We’ve always needed storytelling and the arts in our lives, all the way back to when we were sitting around the fire in the cave. That won’t change. It’s how we understand ourselves, and how we communicate with one another and with future generations. And people will always gather together to exchange ideas – in theaters, galleries, libraries.
We are by nature social creatures, and my view is that there is only so much sitting alone in front of the computer we can tolerate before we crave communion. The challenge is to remain optimistic about, and open to, these new mediums…and see the opportunities they offer to create and learn, and to share our stories.
What are the particular challenges you think we’ll face?
I think one of the challenges is keeping young people’s skill and interest in reading high enough to take advantage of the opportunities that will be waiting for them.
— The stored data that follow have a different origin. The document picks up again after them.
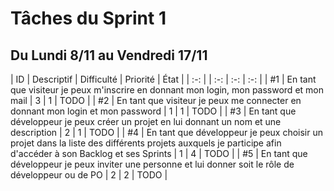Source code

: Tâches du Sprint 1
==
Du Lundi 8/11 au Vendredi 17/11
--

| ID | Descriptif | Difficulté | Priorité | État |
| :-: | | :-: | :-: | :-: |
| #1 | En tant que visiteur je peux m'inscrire en donnant mon login, mon password et mon mail | 3 | 1 | TODO |
| #2 | En tant que visiteur je peux me connecter en donnant mon login et mon password | 1 | 1 | TODO |
| #3 | En tant que développeur je peux créer un projet en lui donnant un nom et une description | 2 | 1 | TODO |
| #4 | En tant que développeur je peux choisir un projet dans la liste des différents projets auxquels je participe afin d'accéder à son Backlog et ses Sprints | 1 | 4 | TODO |
| #5 | En tant que développeur je peux inviter une personne et lui donner soit le rôle de développeur ou de PO | 2 | 2 | TODO |

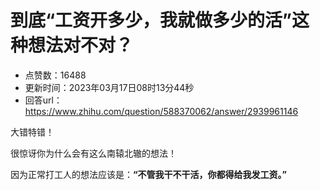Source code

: # 到底“工资开多少，我就做多少的活”这种想法对不对？
- 点赞数：16488
- 更新时间：2023年03月17日08时13分44秒
- 回答url：https://www.zhihu.com/question/588370062/answer/2939961146
<body>
 <p data-pid="qA4kjCXa">大错特错！</p>
 <p data-pid="gXaI89kD">很惊讶你为什么会有这么南辕北辙的想法！</p>
 <p data-pid="eDP89nPq">因为正常打工人的想法应该是：<b>“不管我干不干活，你都得给我发工资。”</b></p>
</body>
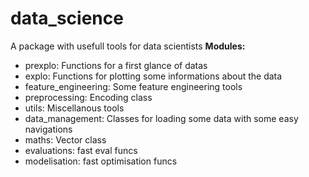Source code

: # data_science
A package with usefull tools for data scientists
**Modules:**
  - prexplo: Functions for a first glance of datas
  - explo: Functions for plotting some informations about the data
  - feature_engineering: Some feature engineering tools
  - preprocessing: Encoding class
  - utils: Miscellanous tools
  - data_management: Classes for loading some data with some easy navigations
  - maths: Vector class
  - evaluations: fast eval funcs
  - modelisation: fast optimisation funcs

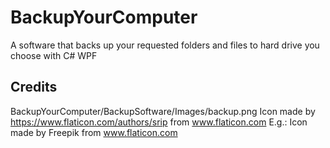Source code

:# BackupYourComputer
A software that backs up your requested folders and files to hard drive you choose with C# WPF

## Credits

BackupYourComputer/BackupSoftware/Images/backup.png Icon made by https://www.flaticon.com/authors/srip from www.flaticon.com 
E.g.: Icon made by Freepik from www.flaticon.com 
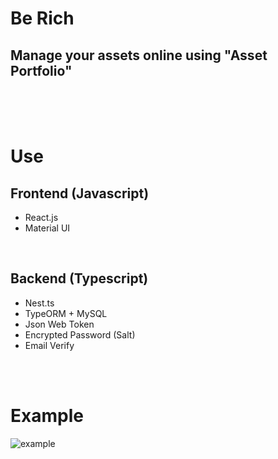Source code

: # Be Rich

## Manage your assets online using "Asset Portfolio"

<br/>
<br/>
<br/>

# Use

## Frontend (Javascript)

- React.js
- Material UI

<br/>

## Backend (Typescript)

- Nest.ts
- TypeORM + MySQL
- Json Web Token
- Encrypted Password (Salt)
- Email Verify

<br/>
<br/>

# Example

![example](https://user-images.githubusercontent.com/46606085/154889436-6ecfe35c-7b44-444d-a67d-c458aeb3170a.png)
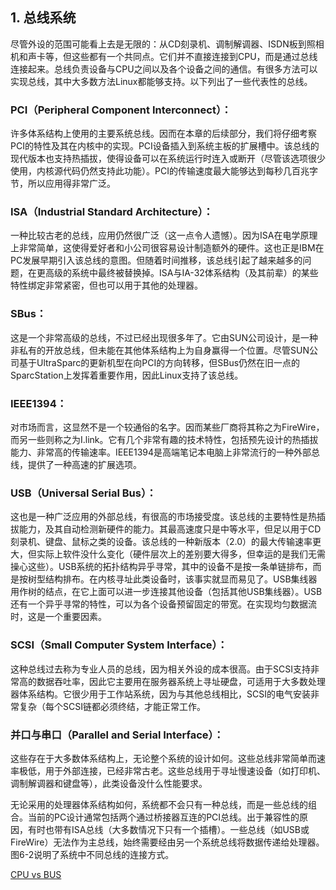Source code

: ## 1. 总线系统

尽管外设的范围可能看上去是无限的：从CD刻录机、调制解调器、ISDN板到照相机和声卡等，但这些都有一个共同点。它们并不直接连接到CPU，而是通过总线连接起来。总线负责设备与CPU之间以及各个设备之间的通信。有很多方法可以实现总线，其中大多数方法Linux都能够支持。以下列出了一些代表性的总线。

### PCI（Peripheral Component Interconnect）：

许多体系结构上使用的主要系统总线。因而在本章的后续部分，我们将仔细考察PCI的特性及其在内核中的实现。PCI设备插入到系统主板的扩展槽中。该总线的现代版本也支持热插拔，使得设备可以在系统运行时连入或断开（尽管该选项很少使用，内核源代码仍然支持此功能）。PCI的传输速度最大能够达到每秒几百兆字节，所以应用得非常广泛。

### ISA（Industrial Standard Architecture）：

一种比较古老的总线，应用仍然很广泛（这一点令人遗憾）。因为ISA在电学原理上非常简单，这使得爱好者和小公司很容易设计制造额外的硬件。这也正是IBM在PC发展早期引入该总线的意图。但随着时间推移，该总线引起了越来越多的问题，在更高级的系统中最终被替换掉。ISA与IA-32体系结构（及其前辈）的某些特性绑定非常紧密，但也可以用于其他的处理器。

### SBus：

这是一个非常高级的总线，不过已经出现很多年了。它由SUN公司设计，是一种非私有的开放总线，但未能在其他体系结构上为自身赢得一个位置。尽管SUN公司基于UltraSparc的更新机型在向PCI的方向转移，但SBus仍然在旧一点的SparcStation上发挥着重要作用，因此Linux支持了该总线。

### IEEE1394：

对市场而言，这显然不是一个较通俗的名字。因而某些厂商将其称之为FireWire，而另一些则称之为I.link。它有几个非常有趣的技术特性，包括预先设计的热插拔能力、非常高的传输速率。IEEE1394是高端笔记本电脑上非常流行的一种外部总线，提供了一种高速的扩展选项。

### USB（Universal Serial Bus）：

这也是一种广泛应用的外部总线，有很高的市场接受度。该总线的主要特性是热插拔能力，及其自动检测新硬件的能力。其最高速度只是中等水平，但足以用于CD刻录机、键盘、鼠标之类的设备。该总线的一种新版本（2.0）的最大传输速率更大，但实际上软件没什么变化（硬件层次上的差别要大得多，但幸运的是我们无需操心这些）。USB系统的拓扑结构异乎寻常，其中的设备不是按一条单链排布，而是按树型结构排布。在内核寻址此类设备时，该事实就显而易见了。USB集线器用作树的结点，在它上面可以进一步连接其他设备（包括其他USB集线器）。USB还有一个异乎寻常的特性，可以为各个设备预留固定的带宽。在实现均匀数据流时，这是一个重要因素。

### SCSI（Small Computer System Interface）：

这种总线过去称为专业人员的总线，因为相关外设的成本很高。由于SCSI支持非常高的数据吞吐率，因此它主要用在服务器系统上寻址硬盘，可适用于大多数处理器体系结构。它很少用于工作站系统，因为与其他总线相比，SCSI的电气安装非常复杂（每个SCSI链都必须终结，才能正常工作。

### 并口与串口（Parallel and Serial Interface）：

这些存在于大多数体系结构上，无论整个系统的设计如何。这些总线非常简单而速率极低，用于外部连接，已经非常古老。这些总线用于寻址慢速设备（如打印机、调制解调器和键盘等），此类设备没什么性能要求。

无论采用的处理器体系结构如何，系统都不会只有一种总线，而是一些总线的组合。当前的PC设计通常包括两个通过桥接器互连的PCI总线。出于兼容性的原因，有时也带有ISA总线（大多数情况下只有一个插槽）。一些总线（如USB或FireWire）无法作为主总线，始终需要经由另一个系统总线将数据传递给处理器。图6-2说明了系统中不同总线的连接方式。

[CPU vs BUS](./bus.png)
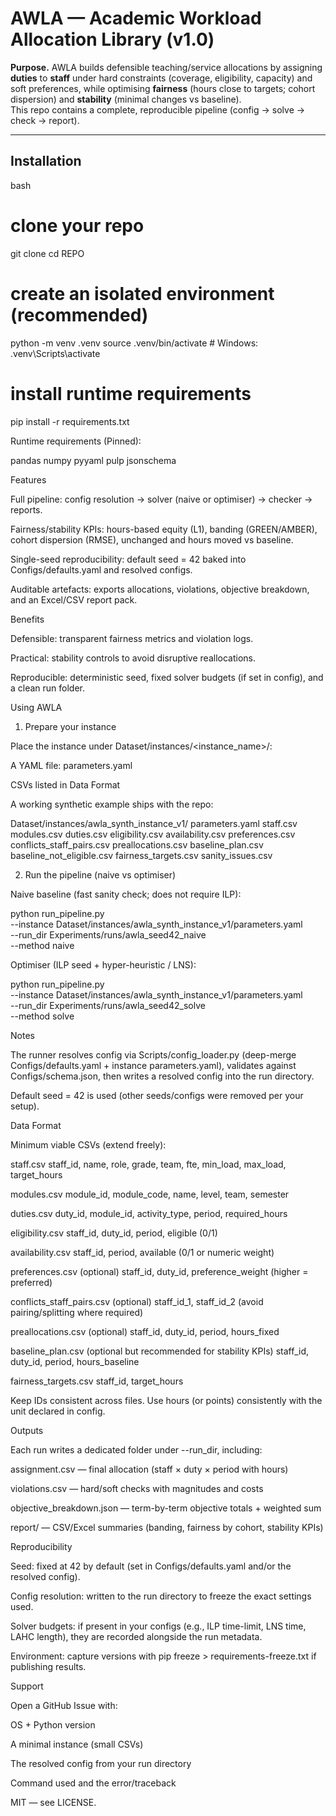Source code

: # AWLA — Academic Workload Allocation Library (v1.0)


**Purpose.** AWLA builds defensible teaching/service allocations by assigning **duties** to **staff** under hard constraints (coverage, eligibility, capacity) and soft preferences, while optimising **fairness** (hours close to targets; cohort dispersion) and **stability** (minimal changes vs baseline).  
This repo contains a complete, reproducible pipeline (config → solve → check → report).

---


## Installation

bash
# clone your repo
git clone 
cd REPO

# create an isolated environment (recommended)
python -m venv .venv
source .venv/bin/activate            # Windows: .venv\Scripts\activate

# install runtime requirements
pip install -r requirements.txt

Runtime requirements (Pinned):

pandas
numpy
pyyaml
pulp
jsonschema

Features

Full pipeline: config resolution → solver (naive or optimiser) → checker → reports.

Fairness/stability KPIs: hours-based equity (L1), banding (GREEN/AMBER), cohort dispersion (RMSE),  unchanged and hours moved vs baseline.

Single-seed reproducibility: default seed = 42 baked into Configs/defaults.yaml and resolved configs.

Auditable artefacts: exports allocations, violations, objective breakdown, and an Excel/CSV report pack.

Benefits

Defensible: transparent fairness metrics and violation logs.

Practical: stability controls to avoid disruptive reallocations.

Reproducible: deterministic seed, fixed solver budgets (if set in config), and a clean run folder.

Using AWLA
1) Prepare your instance

Place the instance under Dataset/instances/<instance_name>/:

A YAML file: parameters.yaml

CSVs listed in Data Format

A working synthetic example ships with the repo:

Dataset/instances/awla_synth_instance_v1/
  parameters.yaml
  staff.csv
  modules.csv
  duties.csv
  eligibility.csv
  availability.csv
  preferences.csv
  conflicts_staff_pairs.csv
  preallocations.csv
  baseline_plan.csv
  baseline_not_eligible.csv
  fairness_targets.csv
  sanity_issues.csv

2) Run the pipeline (naive vs optimiser)

Naive baseline (fast sanity check; does not require ILP):

python run_pipeline.py \
  --instance Dataset/instances/awla_synth_instance_v1/parameters.yaml \
  --run_dir Experiments/runs/awla_seed42_naive \
  --method naive


Optimiser (ILP seed + hyper-heuristic / LNS):

python run_pipeline.py \
  --instance Dataset/instances/awla_synth_instance_v1/parameters.yaml \
  --run_dir Experiments/runs/awla_seed42_solve \
  --method solve


Notes

The runner resolves config via Scripts/config_loader.py (deep-merge Configs/defaults.yaml + instance parameters.yaml), validates against Configs/schema.json, then writes a resolved config into the run directory.

Default seed = 42 is used (other seeds/configs were removed per your setup).

Data Format

Minimum viable CSVs (extend freely):

staff.csv
staff_id, name, role, grade, team, fte, min_load, max_load, target_hours

modules.csv
module_id, module_code, name, level, team, semester

duties.csv
duty_id, module_id, activity_type, period, required_hours

eligibility.csv
staff_id, duty_id, period, eligible (0/1)

availability.csv
staff_id, period, available (0/1 or numeric weight)

preferences.csv (optional)
staff_id, duty_id, preference_weight (higher = preferred)

conflicts_staff_pairs.csv (optional)
staff_id_1, staff_id_2 (avoid pairing/splitting where required)

preallocations.csv (optional)
staff_id, duty_id, period, hours_fixed

baseline_plan.csv (optional but recommended for stability KPIs)
staff_id, duty_id, period, hours_baseline

fairness_targets.csv
staff_id, target_hours

Keep IDs consistent across files. Use hours (or points) consistently with the unit declared in config.

Outputs

Each run writes a dedicated folder under --run_dir, including:

assignment.csv — final allocation (staff × duty × period with hours)

violations.csv — hard/soft checks with magnitudes and costs

objective_breakdown.json — term-by-term objective totals + weighted sum

report/ — CSV/Excel summaries (banding, fairness by cohort, stability KPIs)

Reproducibility

Seed: fixed at 42 by default (set in Configs/defaults.yaml and/or the resolved config).

Config resolution: written to the run directory to freeze the exact settings used.

Solver budgets: if present in your configs (e.g., ILP time-limit, LNS time, LAHC length), they are recorded alongside the run metadata.

Environment: capture versions with pip freeze > requirements-freeze.txt if publishing results.

Support

Open a GitHub Issue with:

OS + Python version

A minimal instance (small CSVs)

The resolved config from your run directory

Command used and the error/traceback


MIT — see LICENSE.
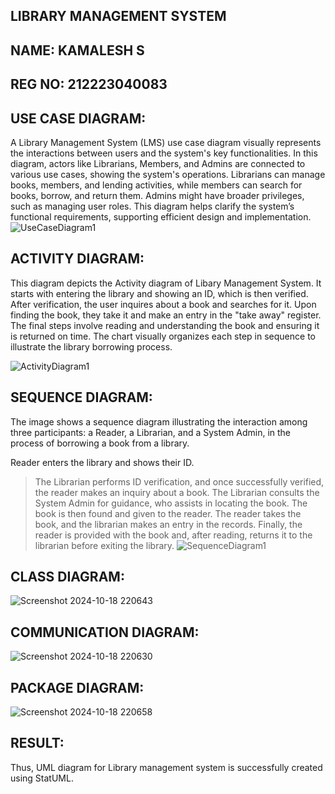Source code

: 
## LIBRARY MANAGEMENT SYSTEM
## NAME: KAMALESH S
## REG NO: 212223040083
## USE CASE DIAGRAM:
A Library Management System (LMS) use case diagram visually represents the interactions between users and the system's key functionalities. In this diagram, actors like Librarians, Members, and Admins are connected to various use cases, showing the system's operations. Librarians can manage books, members, and lending activities, while members can search for books, borrow, and return them. Admins might have broader privileges, such as managing user roles. This diagram helps clarify the system’s functional requirements, supporting efficient design and implementation.
![UseCaseDiagram1](https://github.com/user-attachments/assets/d8db248f-f638-4c18-9505-329b0bce9c63)

## ACTIVITY DIAGRAM:
This diagram depicts the Activity diagram of Libary Management System. It starts with entering the library and showing an ID, which is then verified. After verification, the user inquires about a book and searches for it. Upon finding the book, they take it and make an entry in the "take away" register. The final steps involve reading and understanding the book and ensuring it is returned on time. The chart visually organizes each step in sequence to illustrate the library borrowing process.


![ActivityDiagram1](https://github.com/user-attachments/assets/a4fcfa69-ebb0-4812-82e2-16f7e478989d)

## SEQUENCE DIAGRAM:
The image shows a sequence diagram illustrating the interaction among three participants: a Reader, a Librarian, and a System Admin, in the process of borrowing a book from a library.

Reader enters the library and shows their ID.
>The Librarian performs ID verification, and once successfully verified, the reader makes an inquiry about a book.
>The Librarian consults the System Admin for guidance, who assists in locating the book.
>The book is then found and given to the reader.
>The reader takes the book, and the librarian makes an entry in the records.
Finally, the reader is provided with the book and, after reading, returns it to the librarian before exiting the library.
![SequenceDiagram1](https://github.com/user-attachments/assets/ed3da148-2d3c-4670-84a0-3c265eac0c2e)

## CLASS DIAGRAM:
![Screenshot 2024-10-18 220643](https://github.com/user-attachments/assets/de632a03-f589-4200-ac98-4daab1cae83c)

## COMMUNICATION DIAGRAM:
![Screenshot 2024-10-18 220630](https://github.com/user-attachments/assets/fe37cf58-8453-4547-9efe-cc85ae817b49)

## PACKAGE DIAGRAM:
![Screenshot 2024-10-18 220658](https://github.com/user-attachments/assets/9b0cf5a6-8bfb-49c6-b292-c23b096030ef)

## RESULT:
Thus, UML diagram for Library management system is successfully created using StatUML.
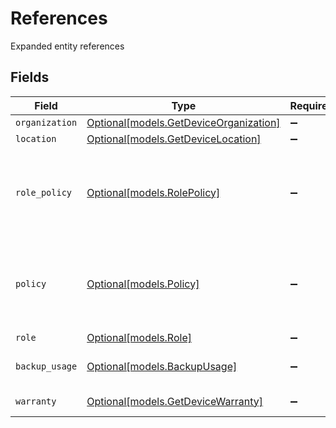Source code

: # References

Expanded entity references


## Fields

| Field                                                                        | Type                                                                         | Required                                                                     | Description                                                                  |
| ---------------------------------------------------------------------------- | ---------------------------------------------------------------------------- | ---------------------------------------------------------------------------- | ---------------------------------------------------------------------------- |
| `organization`                                                               | [Optional[models.GetDeviceOrganization]](../models/getdeviceorganization.md) | :heavy_minus_sign:                                                           | Organization                                                                 |
| `location`                                                                   | [Optional[models.GetDeviceLocation]](../models/getdevicelocation.md)         | :heavy_minus_sign:                                                           | Location                                                                     |
| `role_policy`                                                                | [Optional[models.RolePolicy]](../models/rolepolicy.md)                       | :heavy_minus_sign:                                                           | Assigned policy (overrides organization and location policy mapping)         |
| `policy`                                                                     | [Optional[models.Policy]](../models/policy.md)                               | :heavy_minus_sign:                                                           | Assigned policy (overrides organization and location policy mapping)         |
| `role`                                                                       | [Optional[models.Role]](../models/role.md)                                   | :heavy_minus_sign:                                                           | Device Role                                                                  |
| `backup_usage`                                                               | [Optional[models.BackupUsage]](../models/backupusage.md)                     | :heavy_minus_sign:                                                           | Device Backup Usage                                                          |
| `warranty`                                                                   | [Optional[models.GetDeviceWarranty]](../models/getdevicewarranty.md)         | :heavy_minus_sign:                                                           | Warranty Info                                                                |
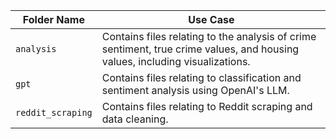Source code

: | **Folder Name**   | **Use Case**                                                                                   |
| ----------------- | ---------------------------------------------------------------------------------------------- |
| `analysis`        | Contains files relating to the analysis of crime sentiment, true crime values, and housing values, including visualizations. |
| `gpt`             | Contains files relating to classification and sentiment analysis using OpenAI's LLM.          |
| `reddit_scraping` | Contains files relating to Reddit scraping and data cleaning.                                  |


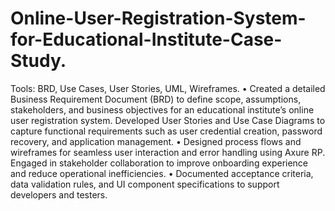 # Online-User-Registration-System-for-Educational-Institute-Case-Study. 
Tools: BRD, Use Cases, User Stories, UML, Wireframes. 
     • Created a detailed Business Requirement Document (BRD) to define scope, assumptions, stakeholders, and business objectives for an 
       educational institute’s online user registration system. Developed User Stories and Use Case Diagrams to capture functional requirements 
       such as user credential creation, password recovery, and application management. 
     • Designed process flows and wireframes for seamless user interaction and error handling using Axure RP. Engaged in stakeholder 
      collaboration to improve onboarding experience and reduce operational inefficiencies. 
     • Documented acceptance criteria, data validation rules, and UI component specifications to support developers and testers.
In my book Raising Bookworms: Getting Kids Reading for Pleasure and Empowerment (Beech Tree, 2008), I talk about how much reading skills correspond to our ability to be confident, engaged, informed citizens.
They affect how well we communicate, succeed in school and in our chosen careers, and ultimately our level of personal fulfillment. In fact, order to participate fully in society and the workplace in 2020 and beyond, we will all need powerful literacy abilities. But with all that competes for our attention these days, from television to the internet to electronic games and social networking, we face the possibility of a serious decline in the reading and writing skills of the next generation.
Our strength as readers and writers is profoundly influenced by how much of it we do – the more we read, the easier it gets. The easier it gets, the more we enjoy it, so the more we read. But we have to start by actually reading – and the key lies in making that activity as attractive as all the other temptations out there. We achieve that by focusing on activities that support the joy in reading (as opposed to reading as chore, or duty)…and by ensuring that what is being read is so good that the reader gets hooked and comes back for more.
That’s why I’m dedicated to supporting children’s book authors in the continued development of their craft. We have a huge responsibility on our hands. It only takes one great book to turn someone on to reading… but those great books need to keep being written and gotten into the hands of children!